[Saved entries]
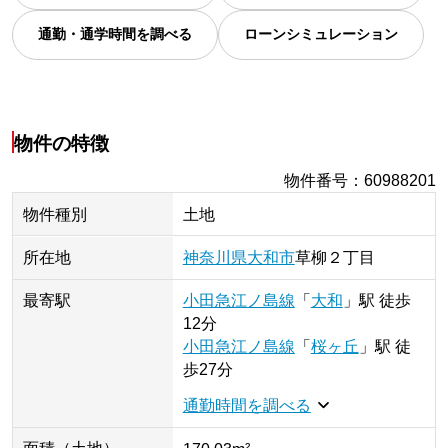
通勤・通学時間を調べる
ローンシミュレーション
物件の特徴
物件番号
：
60988201
物件種別
土地
所在地
神奈川県
大和市
草柳
２丁目
最寄駅
小田急江ノ島線
「
大和
」
駅
徒歩
12分
小田急江ノ島線
「
桜ヶ丘
」
駅
徒
歩27分
通勤時間を調べる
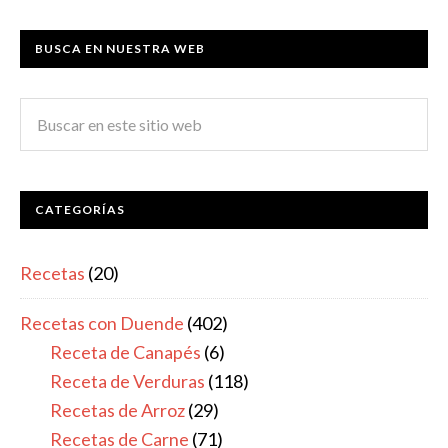
BUSCA EN NUESTRA WEB
CATEGORÍAS
Recetas
(20)
Recetas con Duende
(402)
Receta de Canapés
(6)
Receta de Verduras
(118)
Recetas de Arroz
(29)
Recetas de Carne
(71)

— PROBLEM TO WORK ON —
Only the number is wanted here. Please work out how many lines of the records contain "Recetas".

— ANSWER SPACE —
4